Leaving out all pictures, return the records word for word.

— Available data —
|---|

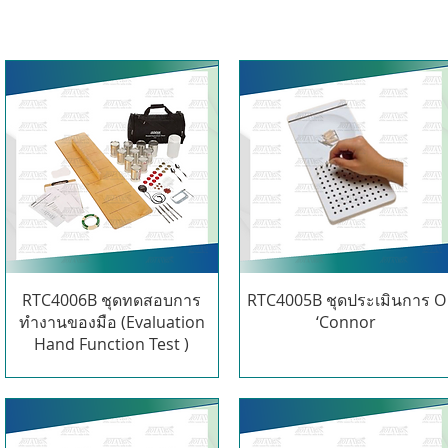
RTC4006B ชุดทดสอบการ
RTC4005B ชุดประเมินการ O
ทำงานของมือ (Evaluation
‘Connor
Hand Function Test )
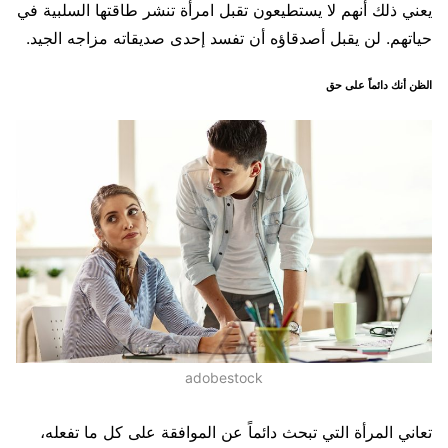
يعني ذلك أنهم لا يستطيعون تقبل امرأة تنشر طاقتها السلبية في
حياتهم. لن يقبل أصدقاؤه أن تفسد إحدى صديقاته مزاجه الجيد.
الظن أنك دائماً على حق
adobestock
تعاني المرأة التي تبحث دائماً عن الموافقة على كل ما تفعله،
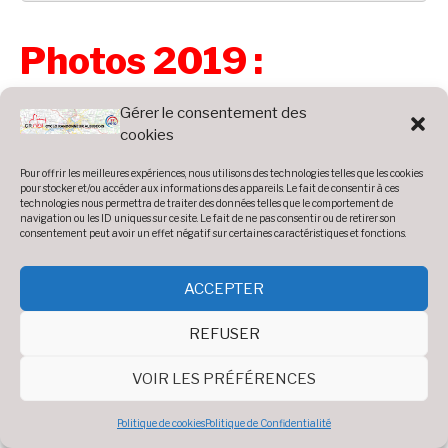
Photos 2019 :
Gérer le consentement des
Accueil
»
Photos
»
Année 2019
»
Le CRA à MALLORCA
cookies
Pour offrir les meilleures expériences, nous utilisons des technologies telles que les cookies
pour stocker et/ou accéder aux informations des appareils. Le fait de consentir à ces
technologies nous permettra de traiter des données telles que le comportement de
navigation ou les ID uniques sur ce site. Le fait de ne pas consentir ou de retirer son
consentement peut avoir un effet négatif sur certaines caractéristiques et fonctions.
IMG_7801.jpg
J5_Calobra 10.jpg
J5_Calobra 9.jpg
ACCEPTER
REFUSER
VOIR LES PRÉFÉRENCES
IMG_8428.jpg
IMG_20191006_144923.jpg
J5_Calobra 8.jpg
Politique de cookies
Politique de Confidentialité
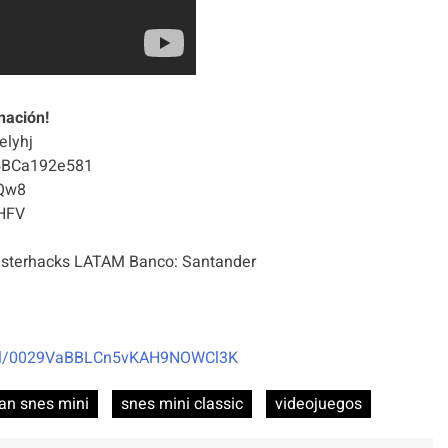
nación!
elyhj
5BCa192e581
Qw8
HFV
terhacks LATAM Banco: Santander
nel/0029VaBBLCn5vKAH9NOWCl3K
an snes mini
snes mini classic
videojuegos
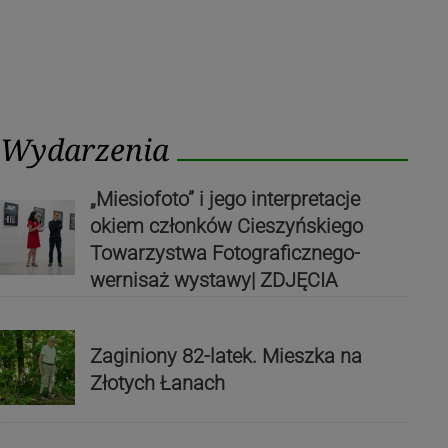
Wydarzenia
„Miesiofoto” i jego interpretacje
okiem członków Cieszyńskiego
Towarzystwa Fotograficznego-
wernisaż wystawy| ZDJĘCIA
Zaginiony 82-latek. Mieszka na
Złotych Łanach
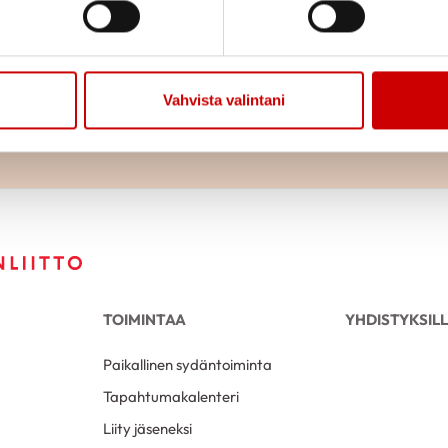
Jaa sivu
Jaa Whatsapp
Jaa Fa
Vahvista valintani
TOIMINTAA
YHDISTYKSIL
Paikallinen sydäntoiminta
Tapahtumakalenteri
Liity jäseneksi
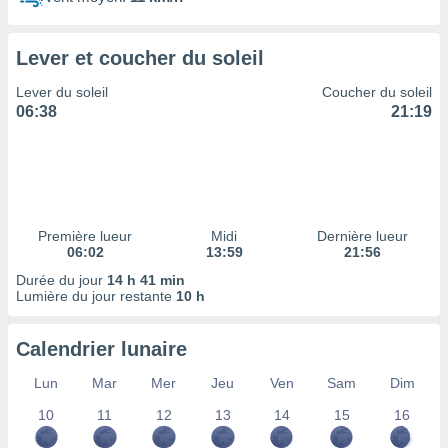
ires
ons le
ent des
Lever et coucher du soleil
es
 :
Lever du soleil
Coucher du soleil
et/ou
06:38
21:19
 à des
ions sur
eil,
des
limitées
Première lueur
Midi
Dernière lueur
nner la
06:02
13:59
21:56
, créer
ils pour
Durée du jour
14 h 41 min
ité
Lumière du jour restante
10 h
lisée,
des
Calendrier lunaire
our
nner des
Lun
Mar
Mer
Jeu
Ven
Sam
Dim
és
lisées,
10
11
12
13
14
15
16
s profils
enus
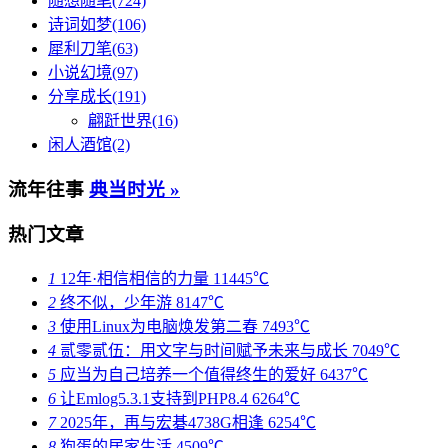
随想随笔(724)
诗词如梦(106)
犀利刀笔(63)
小说幻境(97)
分享成长(191)
翩跹世界(16)
闲人酒馆(2)
流年往事
典当时光 »
热门文章
1
12年·相信相信的力量
11445℃
2
终不似，少年游
8147℃
3
使用Linux为电脑焕发第二春
7493℃
4
贰零贰伍：用文字与时间赋予未来与成长
7049℃
5
应当为自己培养一个值得终生的爱好
6437℃
6
让Emlog5.3.1支持到PHP8.4
6264℃
7
2025年，再与宏碁4738G相逢
6254℃
8
狗蛋的居家生活
4509℃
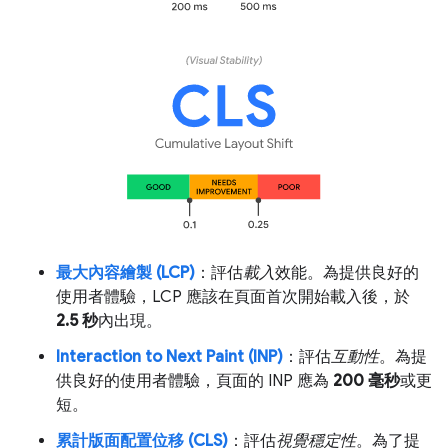
最大內容繪製 (LCP)
：評估
載入
效能。為提供良好的
使用者體驗，LCP 應該在頁面首次開始載入後，於
2.5 秒
內出現。
Interaction to Next Paint (INP)
：評估
互動性
。為提
供良好的使用者體驗，頁面的 INP 應為
200 毫秒
或更
短。
累計版面配置位移 (CLS)
：評估
視覺穩定性
。為了提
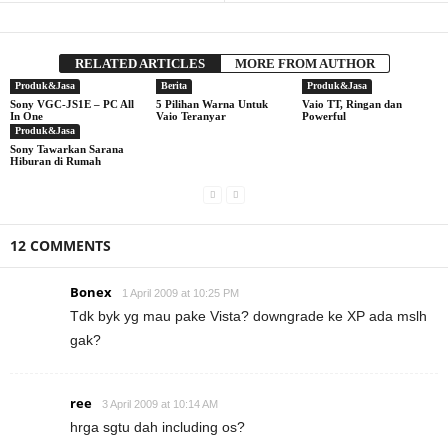
RELATED ARTICLES
MORE FROM AUTHOR
Produk&Jasa
Berita
Produk&Jasa
Sony VGC-JS1E – PC All
5 Pilihan Warna Untuk
Vaio TT, Ringan dan
In One
Vaio Teranyar
Powerful
Produk&Jasa
Sony Tawarkan Sarana
Hiburan di Rumah
12 COMMENTS
Bonex
1 April 2009 at 10:25 PM
Tdk byk yg mau pake Vista? downgrade ke XP ada mslh
gak?
ree
3 April 2009 at 10:14 AM
hrga sgtu dah including os?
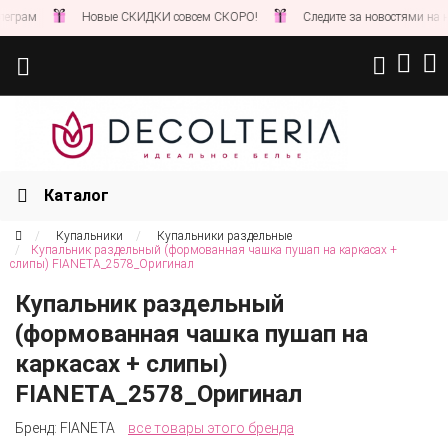
Новые СКИДКИ совсем СКОРО!
Следите за новостями на нашем сайт
Каталог
Купальники
Купальники раздельные
Купальник раздельный (формованная чашка пушап на каркасах +
слипы) FIANETA_2578_Оригинал
Купальник раздельный
(формованная чашка пушап на
каркасах + слипы)
FIANETA_2578_Оригинал
Бренд:
FIANETA
все товары этого бренда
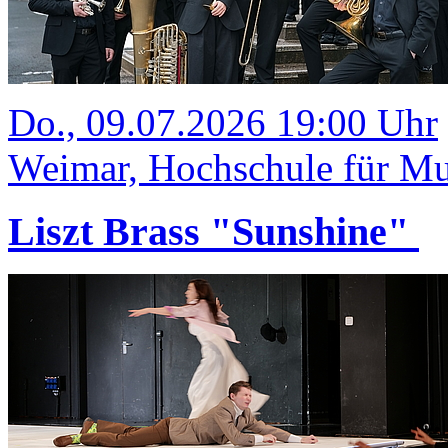
Do., 09.07.2026 19:00 Uhr
Weimar, Hochschule für Mus
Liszt Brass "Sunshine"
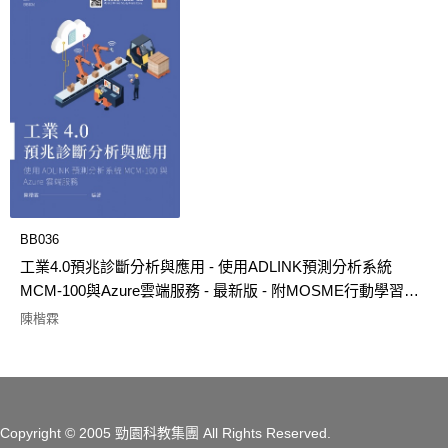
BB036
工業4.0預兆診斷分析與應用 - 使用ADLINK預測分析系統
MCM-100與Azure雲端服務 - 最新版 - 附MOSME行動學習一
點通
陳楷霖
Copyright
© 2005 勁園科教集團
All Rights Reserved.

|---|

— Answer box —
RTC4006B ชุดทดสอบการ
RTC4005B ชุดประเมินการ O
ทำงานของมือ (Evaluation
‘Connor
Hand Function Test )
يعني ذلك أنهم لا يستطيعون تقبل امرأة تنشر طاقتها السلبية في
حياتهم. لن يقبل أصدقاؤه أن تفسد إحدى صديقاته مزاجه الجيد.
الظن أنك دائماً على حق
adobestock
تعاني المرأة التي تبحث دائماً عن الموافقة على كل ما تفعله،
Photos 2019 :
Gérer le consentement des
Accueil
»
Photos
»
Année 2019
»
Le CRA à MALLORCA
cookies
Pour offrir les meilleures expériences, nous utilisons des technologies telles que les cookies
pour stocker et/ou accéder aux informations des appareils. Le fait de consentir à ces
technologies nous permettra de traiter des données telles que le comportement de
navigation ou les ID uniques sur ce site. Le fait de ne pas consentir ou de retirer son
consentement peut avoir un effet négatif sur certaines caractéristiques et fonctions.
IMG_7801.jpg
J5_Calobra 10.jpg
J5_Calobra 9.jpg
ACCEPTER
REFUSER
VOIR LES PRÉFÉRENCES
IMG_8428.jpg
IMG_20191006_144923.jpg
J5_Calobra 8.jpg
Politique de cookies
Politique de Confidentialité
nación!
elyhj
5BCa192e581
Qw8
HFV
terhacks LATAM Banco: Santander
nel/0029VaBBLCn5vKAH9NOWCl3K
an snes mini
snes mini classic
videojuegos
Wydarzenia
„Miesiofoto” i jego interpretacje
okiem członków Cieszyńskiego
Towarzystwa Fotograficznego-
wernisaż wystawy| ZDJĘCIA
Zaginiony 82-latek. Mieszka na
Złotych Łanach
Jaa sivu
Jaa Whatsapp
Jaa Fa
Vahvista valintani
TOIMINTAA
YHDISTYKSIL
Paikallinen sydäntoiminta
Tapahtumakalenteri
Liity jäseneksi
ires
ons le
ent des
Lever et coucher du soleil
es
 :
Lever du soleil
Coucher du soleil
et/ou
06:38
21:19
 à des
ions sur
eil,
des
limitées
Première lueur
Midi
Dernière lueur
nner la
06:02
13:59
21:56
, créer
ils pour
Durée du jour
14 h 41 min
ité
Lumière du jour restante
10 h
lisée,
des
Calendrier lunaire
our
nner des
Lun
Mar
Mer
Jeu
Ven
Sam
Dim
és
lisées,
10
11
12
13
14
15
16
s profils
enus
随想随笔(724)
诗词如梦(106)
犀利刀笔(63)
小说幻境(97)
分享成长(191)
翩跹世界(16)
闲人酒馆(2)
流年往事
典当时光 »
热门文章
1
12年·相信相信的力量
11445℃
2
终不似，少年游
8147℃
3
使用Linux为电脑焕发第二春
7493℃
4
贰零贰伍：用文字与时间赋予未来与成长
7049℃
5
应当为自己培养一个值得终生的爱好
6437℃
6
让Emlog5.3.1支持到PHP8.4
6264℃
7
2025年，再与宏碁4738G相逢
6254℃
8
狗蛋的居家生活
4509℃
最大內容繪製 (LCP)
：評估
載入
效能。為提供良好的
使用者體驗，LCP 應該在頁面首次開始載入後，於
2.5 秒
內出現。
Interaction to Next Paint (INP)
：評估
互動性
。為提
供良好的使用者體驗，頁面的 INP 應為
200 毫秒
或更
短。
累計版面配置位移 (CLS)
：評估
視覺穩定性
。為了提
RELATED ARTICLES
MORE FROM AUTHOR
Produk&Jasa
Berita
Produk&Jasa
Sony VGC-JS1E – PC All
5 Pilihan Warna Untuk
Vaio TT, Ringan dan
In One
Vaio Teranyar
Powerful
Produk&Jasa
Sony Tawarkan Sarana
Hiburan di Rumah
12 COMMENTS
Bonex
1 April 2009 at 10:25 PM
Tdk byk yg mau pake Vista? downgrade ke XP ada mslh
gak?
ree
3 April 2009 at 10:14 AM
hrga sgtu dah including os?
Новые СКИДКИ совсем СКОРО!
Следите за новостями на нашем сайт
Каталог
Купальники
Купальники раздельные
Купальник раздельный (формованная чашка пушап на каркасах +
слипы) FIANETA_2578_Оригинал
Купальник раздельный
(формованная чашка пушап на
каркасах + слипы)
FIANETA_2578_Оригинал
Бренд:
FIANETA
все товары этого бренда
Do., 09.07.2026 19:00 Uhr
Weimar, Hochschule für Mus
Liszt Brass "Sunshine"
BB036
工業4.0預兆診斷分析與應用 - 使用ADLINK預測分析系統
MCM-100與Azure雲端服務 - 最新版 - 附MOSME行動學習一
點通
陳楷霖
Copyright
© 2005 勁園科教集團
All Rights Reserved.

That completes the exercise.